A half rope configuration differs from a twin rope setup in that twin ropes are too thin to catch your fall on their own. This means that both sections of the rope must be clipped through each piece of protection. Using a twin rope setup has its own advantages:
- Longer rappels: Twin ropes, like half ropes, allow you to conduct a full-length rappel, which is why they’re useful in alpine and multi-pitch climbing.
- Better weight distribution: Instead of one person carrying a full-length single rope, a team of two can each carry a half-length rope.
Best Setup for Ice Climbing
So, now that we know what each rope system is for ice climbing, which one is the best? For ice climbing, single or half rope systems are most typically utilized.
- It induces less drag. As you slice your way over a cascade, attempting to find the best ice and the most secure screw placements, ice climbing can involve a lot of zig-zagging. The rope drag can be reduced by using a half rope configuration.
- It’s better for rappelling too. The twin rappels will come in handy, especially if you’re climbing a multi-pitch or long single-pitch route.
- Provides double the security. One thing to keep in mind when ice climbing is that you will always have many sharp objects stuck to your body. When you use half ropes, you always have a backup in case one of your lines breaks.

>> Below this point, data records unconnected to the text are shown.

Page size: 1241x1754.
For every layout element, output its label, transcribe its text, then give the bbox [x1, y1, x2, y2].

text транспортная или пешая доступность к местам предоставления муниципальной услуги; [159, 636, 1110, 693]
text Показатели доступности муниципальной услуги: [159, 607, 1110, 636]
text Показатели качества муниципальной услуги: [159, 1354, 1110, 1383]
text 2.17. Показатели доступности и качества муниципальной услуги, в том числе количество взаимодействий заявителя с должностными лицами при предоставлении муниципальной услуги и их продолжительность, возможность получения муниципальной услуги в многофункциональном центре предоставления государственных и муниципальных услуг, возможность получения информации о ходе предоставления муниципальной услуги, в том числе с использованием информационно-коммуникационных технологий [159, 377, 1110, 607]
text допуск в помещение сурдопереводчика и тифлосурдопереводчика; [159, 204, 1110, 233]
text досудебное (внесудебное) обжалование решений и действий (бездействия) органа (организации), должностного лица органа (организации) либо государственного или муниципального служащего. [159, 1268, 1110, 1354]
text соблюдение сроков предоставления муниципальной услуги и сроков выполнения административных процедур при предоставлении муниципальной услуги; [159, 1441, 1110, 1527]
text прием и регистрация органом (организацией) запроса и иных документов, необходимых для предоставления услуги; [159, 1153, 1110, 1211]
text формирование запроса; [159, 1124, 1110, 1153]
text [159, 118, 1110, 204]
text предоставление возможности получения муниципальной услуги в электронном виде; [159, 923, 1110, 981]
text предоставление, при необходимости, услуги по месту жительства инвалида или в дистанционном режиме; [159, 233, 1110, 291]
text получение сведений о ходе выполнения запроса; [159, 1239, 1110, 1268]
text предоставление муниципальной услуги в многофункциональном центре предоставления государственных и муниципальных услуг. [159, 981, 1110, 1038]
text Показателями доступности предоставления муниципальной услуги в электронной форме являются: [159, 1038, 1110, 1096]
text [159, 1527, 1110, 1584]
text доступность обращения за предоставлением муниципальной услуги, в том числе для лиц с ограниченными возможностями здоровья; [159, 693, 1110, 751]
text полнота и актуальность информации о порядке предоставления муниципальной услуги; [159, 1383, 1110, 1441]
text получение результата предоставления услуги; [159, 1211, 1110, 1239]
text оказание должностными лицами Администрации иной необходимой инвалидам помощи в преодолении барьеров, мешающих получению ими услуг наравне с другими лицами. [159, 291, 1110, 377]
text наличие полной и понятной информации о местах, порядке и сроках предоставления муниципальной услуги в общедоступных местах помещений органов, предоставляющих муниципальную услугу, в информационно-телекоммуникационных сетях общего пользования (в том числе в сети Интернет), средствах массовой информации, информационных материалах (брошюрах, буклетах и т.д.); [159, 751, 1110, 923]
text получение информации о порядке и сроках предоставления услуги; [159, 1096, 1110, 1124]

When ice climbing, you should always bring a dry-treated rope with you. A half rope system is recommended for multi-pitch, single pitches longer than thirty meters, and alpine situations. A single rope should suffice for shorter single-pitch climbs.
How to Choose Your Suitable Ice Climbing Rope
When it comes to outdoor equipment, the cost is nearly always a consideration. Depending on the brand you choose, a good dry-treated rope will cost you between $225 and $300.
The size of the rope you’re buying is the next factor to consider. The following are the standard climbing sizes:
- Single ropes should be between 9mm and 10.7mm in diameter.
- Half ropes should be 8mm-9mm thick.
- Twin ropes can be as little as 7mm in diameter and still be effective.
Finally, the length of your ropes must be considered. Personally, I would not advocate utilizing a rope less than 60 meters. 70 is even better because that extra ten meters can mean the difference between being able to complete a route and not being able to do so.